The 1986 K2 Disaster — Thirteen dead across a single brutal season
Across the 1986 climbing season on K2, the second-highest mountain on Earth and one of the deadliest, thirteen climbers died in a succession of avalanches, falls, illness and exhaustion — the worst single year the mountain had then seen. The toll was not one accident but a chain of them, culminating in a five-day storm in early August that trapped a group of climbers at the high camp on the Shoulder, around 8,000 metres, and killed five of them as they tried to descend. The mountain, in the Karakoram on the China–Pakistan border, stands at 8,611 metres.
The deaths spanned the whole season rather than a single day. In late June an avalanche on a new American route killed two climbers, John Smolich and Alan Pennington; days later the French pair Maurice and Liliane Barrard disappeared on the descent from the summit.
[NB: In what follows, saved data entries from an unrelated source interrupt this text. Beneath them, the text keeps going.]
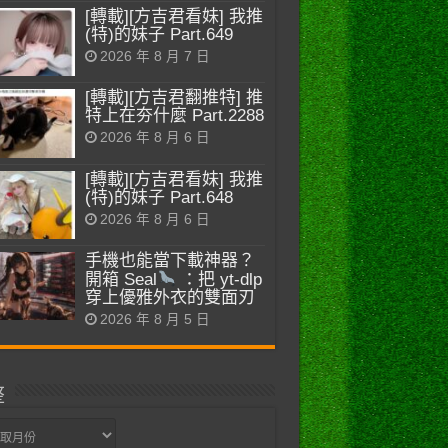
[轉載][方吉君看妹] 我推
(特)的妹子 Part.649
2026 年 8 月 7 日
[轉載][方吉君翻推特] 推
特上在夯什麼 Part.2288
2026 年 8 月 6 日
[轉載][方吉君看妹] 我推
(特)的妹子 Part.648
2026 年 8 月 6 日
手機也能當下載神器？
開箱 Seal
：把 yt-dlp
穿上優雅外衣的雙面刃
2026 年 8 月 5 日
整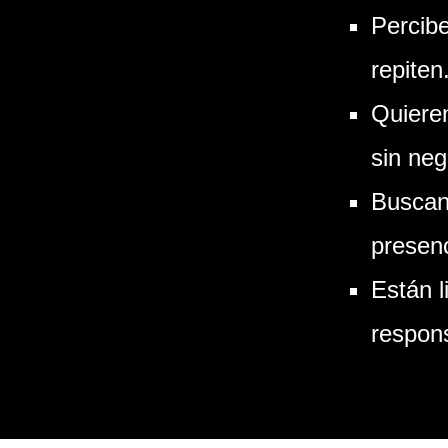
Percib
repiten
Quiere
sin neg
Buscan
presenc
Están l
respons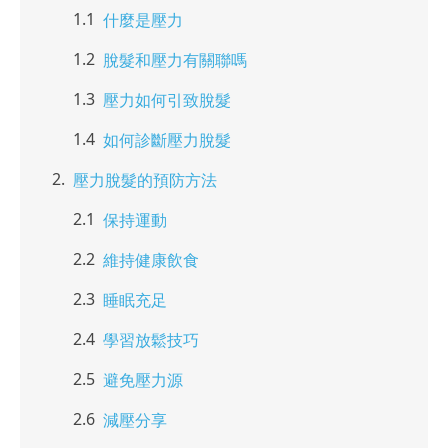
什麼是壓力
脫髮和壓力有關聯嗎
壓力如何引致脫髮
如何診斷壓力脫髮
壓力脫髮的預防方法
保持運動
維持健康飲食
睡眠充足
學習放鬆技巧
避免壓力源
減壓分享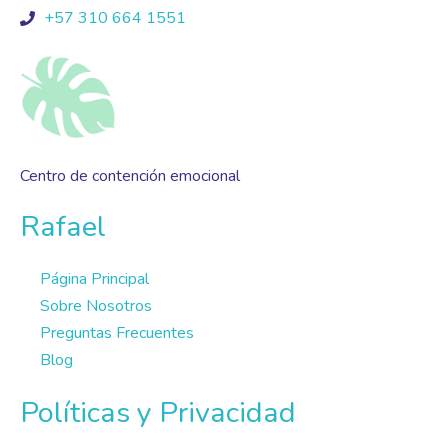
+57 310 664 1551
Centro de contención emocional
Rafael
Página Principal
Sobre Nosotros
Preguntas Frecuentes
Blog
Políticas y Privacidad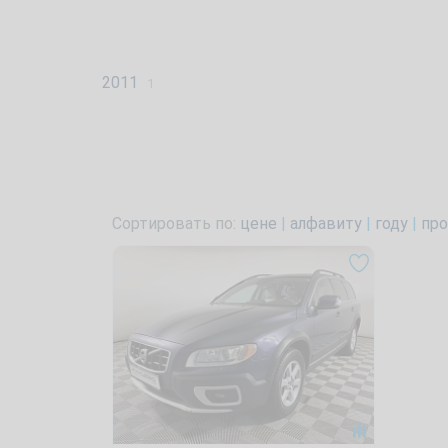
2011
1
Сортировать по:
цене
|
алфавиту
|
году
|
про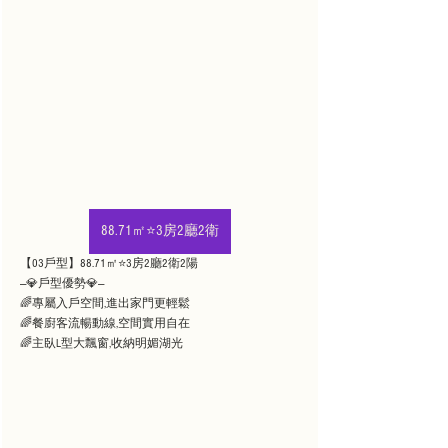
88.71㎡⭐3房2廳2衛
【03戶型】88.71㎡⭐3房2廳2衛2陽
—💎戶型優勢💎—
🌈專屬入戶空間,進出家門更輕鬆
🌈餐廚客流暢動線,空間實用自在
🌈主臥L型大飄窗,收納明媚湖光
July took the Polish climber Tadeusz Piotrowski, who fell after a hard new route on the south face, and the Italian soloist Renato Casarotto, who died in a crevasse fall at the foot of the mountain after retreating from a solo attempt. In early August the Polish climber Wojciech Wróż fell from the fixed ropes and a Pakistani high-altitude porter, Mohammad Ali, was killed by rockfall. Then the storm closed in.
The final phase, the August catastrophe on the Shoulder, became the season’s defining horror. Several climbers who had summited on 4 August were pinned at the top camp by a storm with winds reported above 160 km/h, without food or fuel, for roughly five days. As they finally tried to descend on 10 August, weakened and snow-blind, five died: the British climber and filmmaker Julie Tullis, the British climber Alan Rouse, the Austrians Hannes Wieser and Alfred Imitzer, and the Polish climber Dobrosława Miodowicz-Wolf, known as Mrówka (“the Ant”). The Austrian Willi Bauer and the Austrian filmmaker Kurt Diemberger survived, gravely frostbitten. The season also recorded the first ascents of K2 by women — Wanda Rutkiewicz and Liliane Barrard on 23 June, and Tullis on 4 August — achievements bound, in Barrard’s and Tullis’s cases, to the same mountain that killed them.